I am trying to install SP1 but get message"failure configuring SP. The function attempted to use a name that is reserved by another transaction. error_transactional_conflict )0x80071A90). A Micrsoft search tells me to install Windowsupdate standalone installer, this only gives error 0xc8000222. I have tried turning off Avast firewall, running the trouble shooter but nothing works. 

Any help would be appreciated.


----------



## helpful (Sep 18, 2009)

Give This a try

If your computer is having problems finding and installing operating system updates, try using a Windows Update troubleshooter to fix the problem. It makes sure that your computer is connected to the Internet, and checks to see whether your network adapter and Windows Update services are running correctly.

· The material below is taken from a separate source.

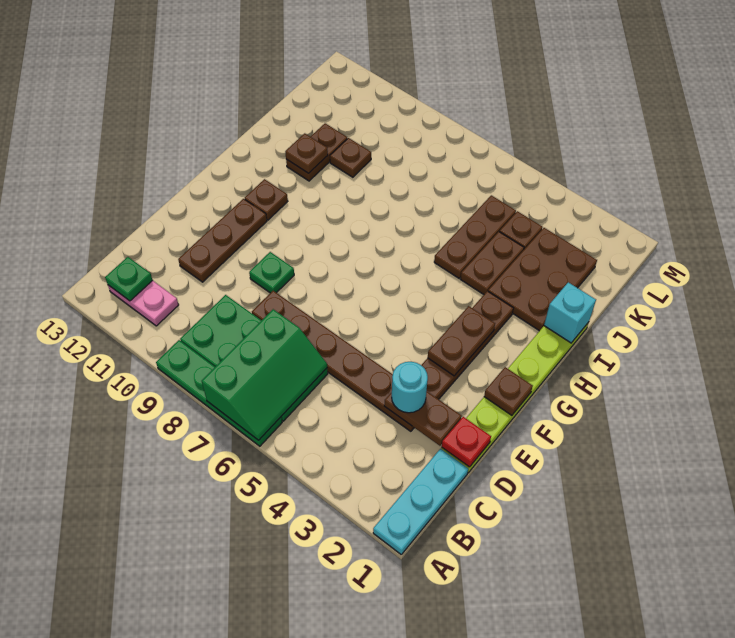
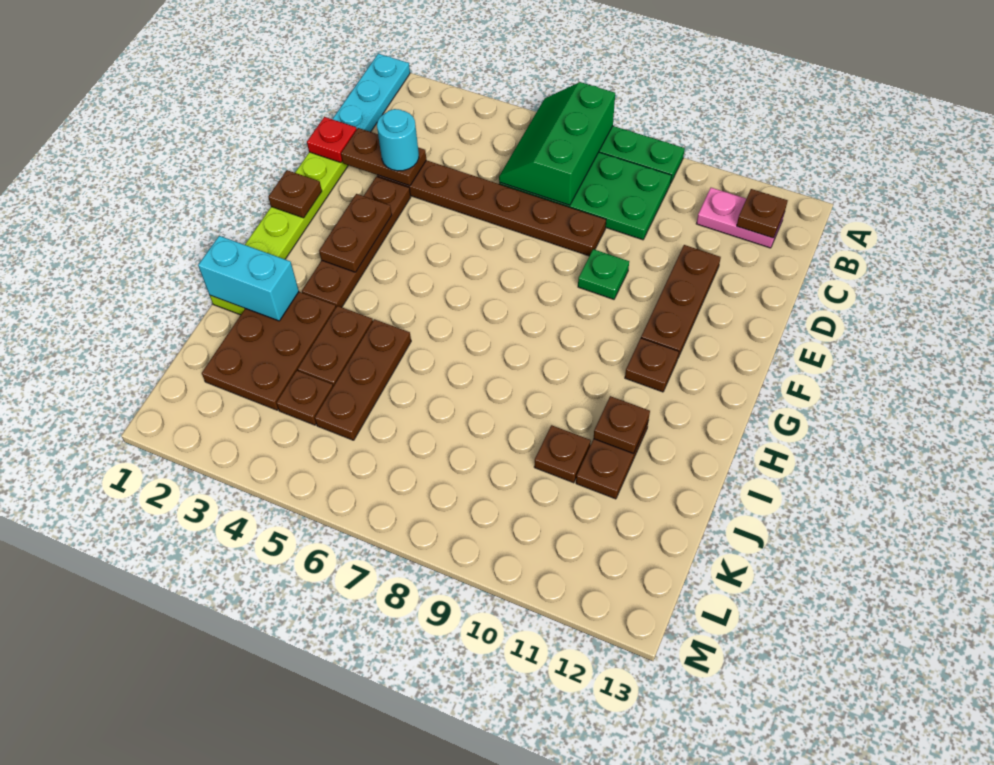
green plate B12 level 2 -> brown plate B12 level 2
cyan brick I1 level 2 -> cyan brick I1:I2 level 2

Open the Windows Update troubleshooter by clicking the Start button , and then clicking Control Panel. In the search box, type troubleshooter, and then click Troubleshooting. Under System and Security, click Fix problems with Windows Update.

http://windows.microsoft.com/en-US/windows7/Open-the-Windows-Update-troubleshooter


----------



## knj (Jun 18, 2005)

Thanks for the reply. I have tried the trouble shooter several times, it states that the problem is fixed, but I still get the error.


----------



## knj (Jun 18, 2005)

Engineer came & spent an hour trying to fix the problem but couldn´t. He took the tower back to the workshop & returned it 24 hours later fully updated & working. Don´t know what the problem was engineers English was very limited.


----------